Eggesin möglicherweise

FBW-Pressetext

Ein Kameramann schreibt Filmbriefe aus einer untergehenden Stadt: Eggesin in Mecklenburg-Vorpommern zählte einst 15 000 Soldaten und 10 000 Einwohner, dann kam die Standortschließung. Weit über eine herkömmliche Reportage hinaus geht, was der Film aus seinem Material an poetischen Funken schlägt. Der künstlerische Umgang mit realen Problemen und der geradezu musikalische Rhythmus der kreativen Montage machen den Film zu einem vielstimmigen Filmgedicht. Ein etwas anderer und hochinteressanter Beitrag zur Stadt- und Bevölkerungsentwicklung.
Prädikat wertvoll

Filminfos

Gattung:Dokumentarfilm
Regie:Olaf Winkler; Dirk Heth
Drehbuch:Olaf Winkler
Länge:88 Minuten
Produktion: filmkombinat Nordost GmbH & Co. KG

Jury-Begründung

Prädikat wertvoll

Mehr Filmgedicht als Dokumentarfilm, mehr künstlerisch freier Umgang mit Film- und Bilddokumenten als Reportage, entsteht hier das erstaunlich vielseitige Bild einer Stadt in einem Zwischenzustand. Mehr als 15 000 Soldaten und 10 000 Einwohner lebten einst in Eggesin in Mecklenburg-Vorpommern. Die Schließung einer Vielzahl von Bundeswehrstandorten durch das Verteidigungsministerium ist für viele betroffenen Orte von existentieller Bedeutung. Am Beispiel des Standortes Eggesin führt der Film vor Augen, wie weitreichend diese Konsequenzen sein können.

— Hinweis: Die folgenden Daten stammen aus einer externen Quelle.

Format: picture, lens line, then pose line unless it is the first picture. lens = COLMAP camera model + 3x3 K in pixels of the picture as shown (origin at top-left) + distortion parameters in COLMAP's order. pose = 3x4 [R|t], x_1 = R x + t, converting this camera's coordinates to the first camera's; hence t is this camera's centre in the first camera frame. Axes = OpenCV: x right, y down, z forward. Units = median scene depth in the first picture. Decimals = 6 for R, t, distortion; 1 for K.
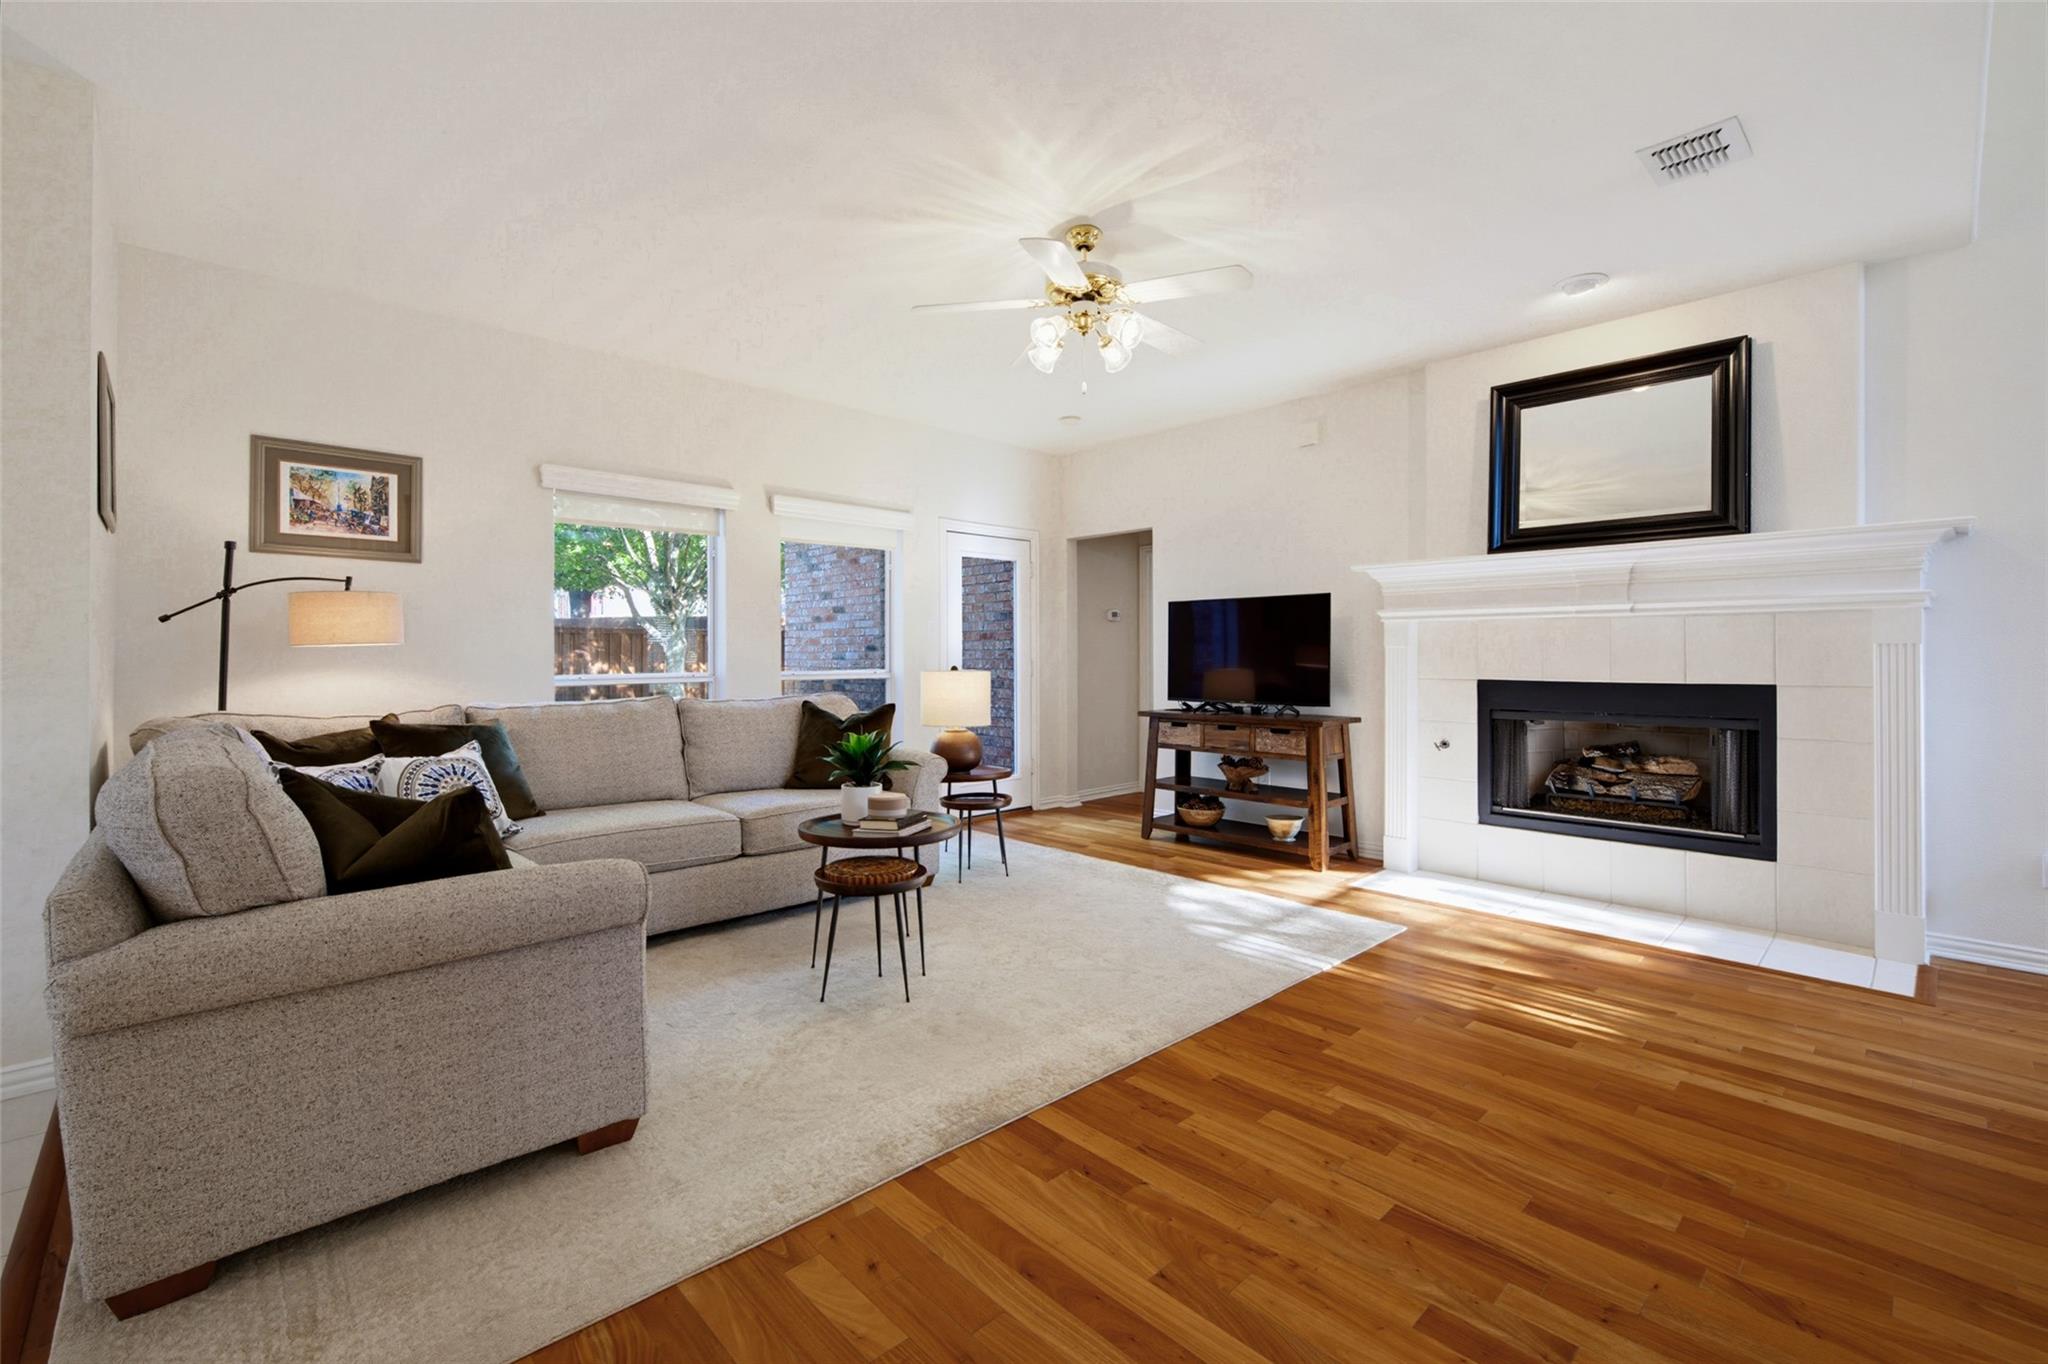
lens RADIAL K [[863.1, 0, 1034.4], [0, 863.1, 662.4], [0, 0, 1]] dist [-0.001192, -0.000013]
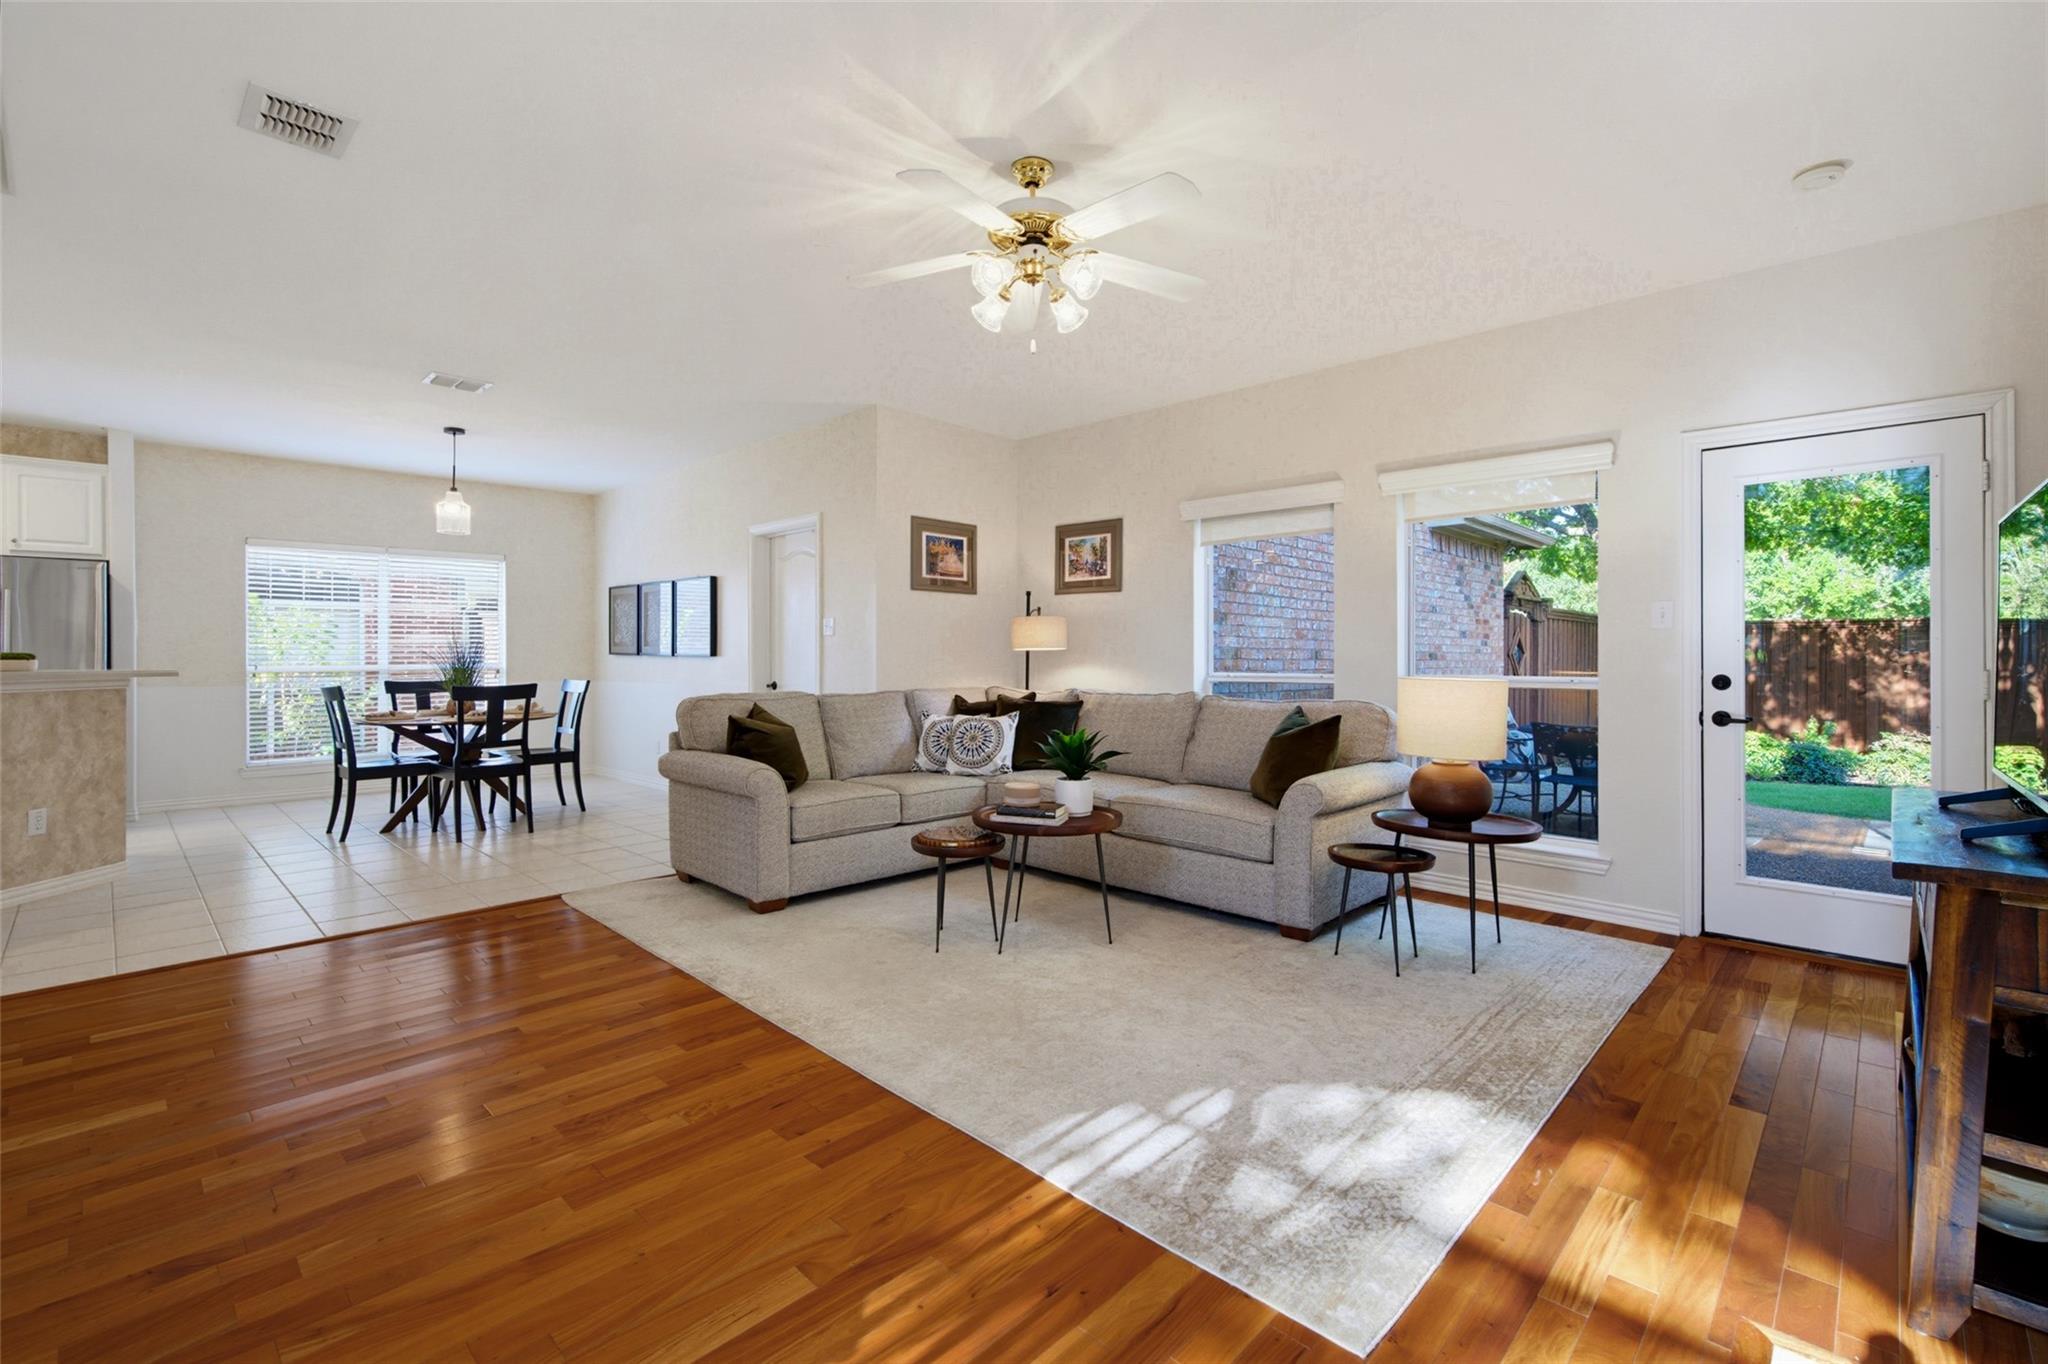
lens RADIAL K [[901.6, 0, 1020.2], [0, 901.6, 662.2], [0, 0, 1]] dist [-0.001627, -0.000069]
pose [[0.038728, 0.004844, -0.999238, 0.867754], [-0.014934, 0.999879, 0.004268, -0.002045], [0.999138, 0.014758, 0.038796, 0.865734]]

Durch den Verzicht auf eine traditionelle Reportage über den Einzelfall Eggesin erhalten die in eineinviertel Jahren gemachten Beobachtungen der Veränderungen für viele Städte im Übergang eine Gültigkeit. Die geradezu künstlerischen Bild- und Tonmontagen, die an Werke von Chris Marker erinnern, lassen dem Betrachter viel Raum für eigene Interpretationen der sozialen und wirtschaftlichen Folgen, die auch auf andere, vom demographischen Wandel betroffene Gemeinden übertragen werden können. Der wirtschaftlichen Hoffnungslosigkeit werden positive Einzelschicksale entgegengestellt, phrasenhafte Vorträge über standortpolitische Vor- und Nachteile werden in ihrer hohlen Rhetorik vorgeführt. In vielen Alltagsbeobachtungen finden die Filmemacher Anregendes und Aufregendes.

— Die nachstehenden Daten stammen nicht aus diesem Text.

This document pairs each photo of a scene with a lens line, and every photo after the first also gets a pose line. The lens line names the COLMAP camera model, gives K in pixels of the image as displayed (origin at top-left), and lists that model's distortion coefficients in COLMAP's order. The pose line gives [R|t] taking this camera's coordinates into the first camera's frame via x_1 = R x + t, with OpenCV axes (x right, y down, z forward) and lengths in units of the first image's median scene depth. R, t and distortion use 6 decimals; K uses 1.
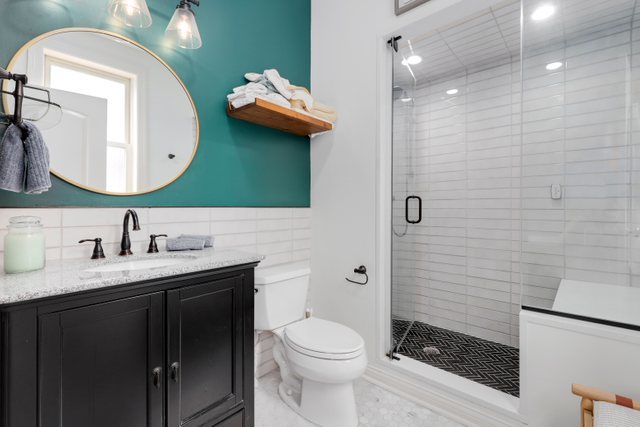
lens RADIAL K [[285.1, 0, 322.7], [0, 285.1, 210.4], [0, 0, 1]] dist [0.002440, -0.001851]
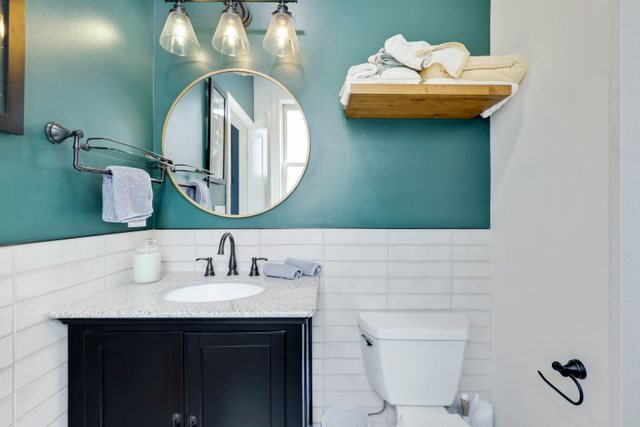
lens RADIAL K [[285.1, 0, 319.5], [0, 285.1, 212.0], [0, 0, 1]] dist [0.002440, -0.001851]
pose [[0.669085, -0.001387, -0.743185, 0.219127], [-0.006138, 0.999954, -0.007392, -0.050530], [0.743161, 0.009507, 0.669045, 0.382704]]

Blicke der Bürger sagen hier mehr als statistische Werte, Informationen werden stets indirekt geliefert, müssen vom Betrachter ebenso entschlüsselt werden wie die kunstvollen Montagen. Auch die Tonebene ist sehr sorgsam bearbeitet. Dieser Film ist in all seiner vielschichten Konstruktion beim einmaligen Betrachten nicht vollkommen zu entschlüsseln und stellt einen wertvollen Beitrag für eine über rationale Zahlen hinausgehende Diskussion zur zukünftigen bevölkerungs- und wirtschaftspolitischen Entwicklung der Bundesrepublik.

Vieles wird nur angerissen, bei manchen Fragen hätte man sich etwas mehr Tiefe gewünscht, aber insgesamt ist ein Dokumentarfilm gelungen, der durch seine Universalität sicher nicht für jedermann zugänglich ist. Wer aber sich darauf einlässt, kann in vielen der aufgeworfenen Fragen weiterführende Gedankenanstöße bekommen.